“The future won’t be designed by accident.” – Dylan Field, Co-Founder and CEO Figma
This year, I had the opportunity to attend the biggest design conference of the year. Figma’s ConFig 2025! To say I was intimidated is an understatement, from the sheer scale and the buzz around the event I was definitely a little overstimulated at the beginning. But once I got settled in, any apprehension was replaced by an electrifying sense of community and inspiration. The experience wasn’t just good, it completely exceeded my expectations and has now set an incredibly high bar for any convention I attend in the future.
The energy was palpable from the very beginning. The keynote stage buzzed with anticipation, and then came the moment we were all waiting for: the first big announcement of new product launches. This year Figma announced 3 big products. Figma Sites, their very own website builder where you can design and publish your website all in one ecosystem. Figma Make, their new prompt to code tool using Anthropics Claude. Buzz, an unexpected launch, their very own marketing tool.
For me, the heart of Config 2025 was the lineup of powerful keynotes. As Figma’s Co-Founder and CEO, Dylan Field, stated, “The future won’t be designed by accident.” This powerful idea echoed through every keynote I attended. The talks went far beyond just the tool itself, exploring the future of design, the immense power of collaboration, and the human stories behind the products we build.
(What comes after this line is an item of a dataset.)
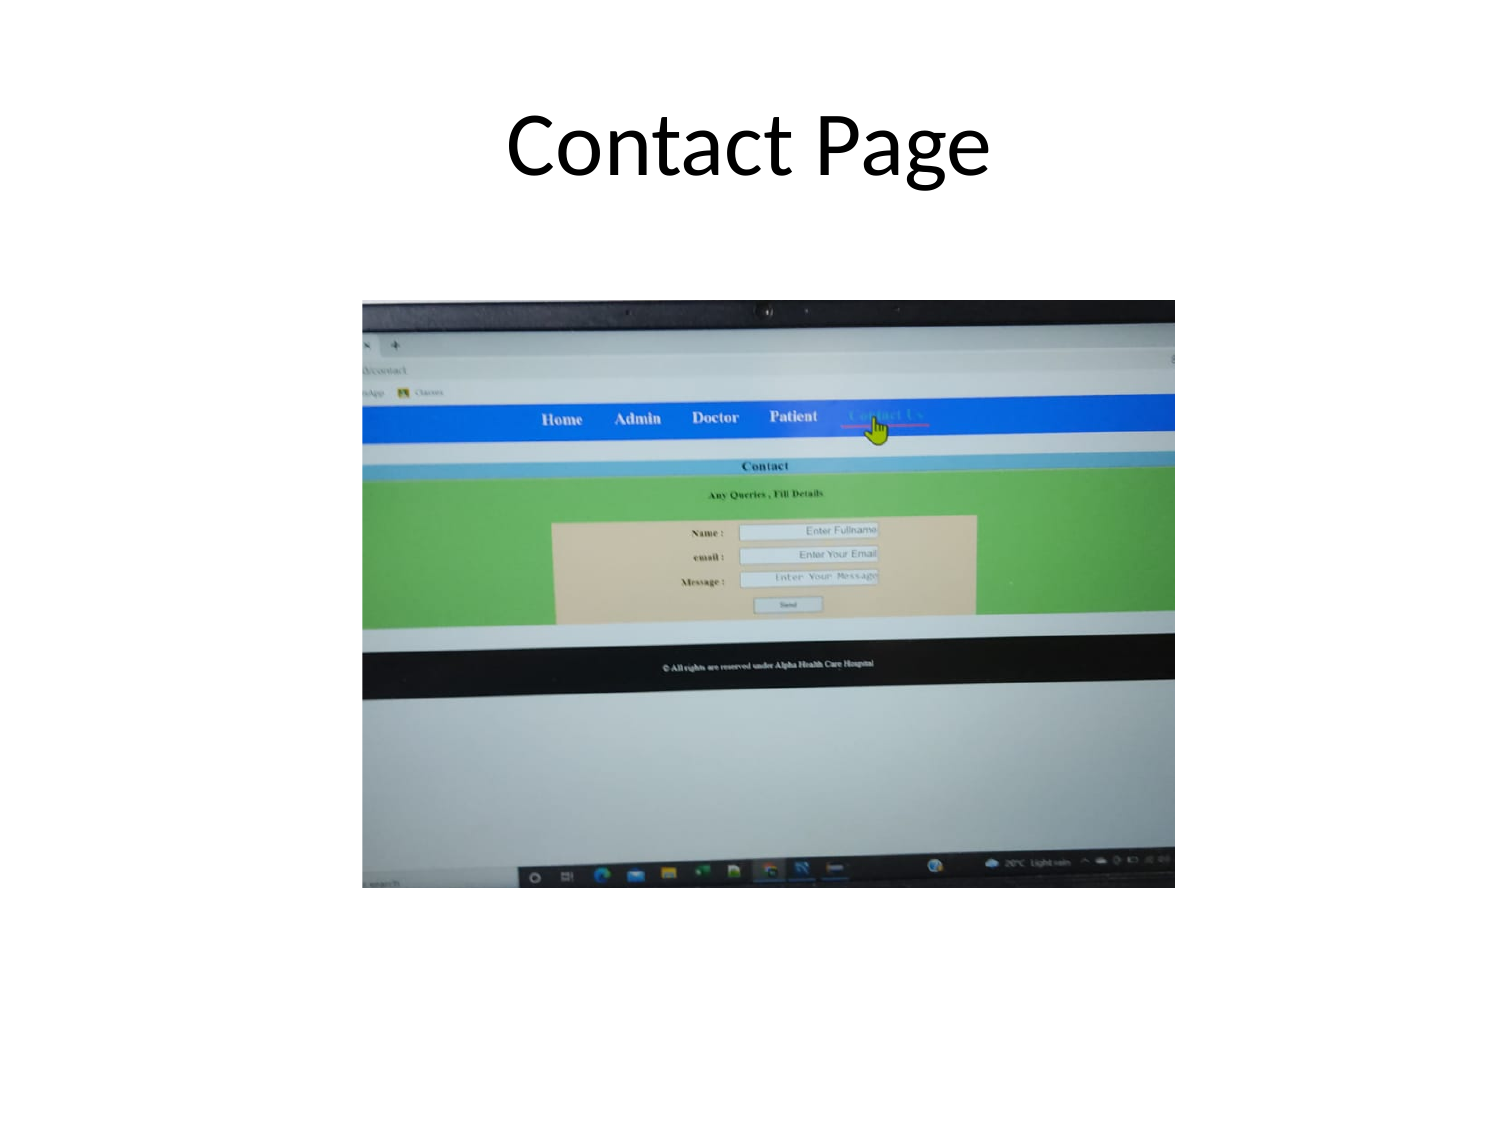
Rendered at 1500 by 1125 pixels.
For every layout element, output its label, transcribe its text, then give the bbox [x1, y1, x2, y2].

title Contact Page [75, 45, 1425, 233]
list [362, 299, 1176, 888]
However, my most significant takeaway was a fundamental shift in my own perspective. For the longest time, I had a preconceived notion that User Experience design was confined to the screens we use every day, be it a laptop or a mobile phone. Perhaps this was simply because it’s all I had ever worked on. But the various keynotes I attended shattered that illusion. They
opened my eyes to the reality that design goes way above and beyond pixels on a screen. It’s in the systems we navigate, the services we use, and the communities we build. It left me with a resonating question: If you are not designing for all, are you really designing for anyone?
Beyond the main stage, the networking opportunities were phenomenal. I met and connected with incredibly talented people from all over the world, sharing challenges, triumphs, and laughs with fellow creatives who just get it.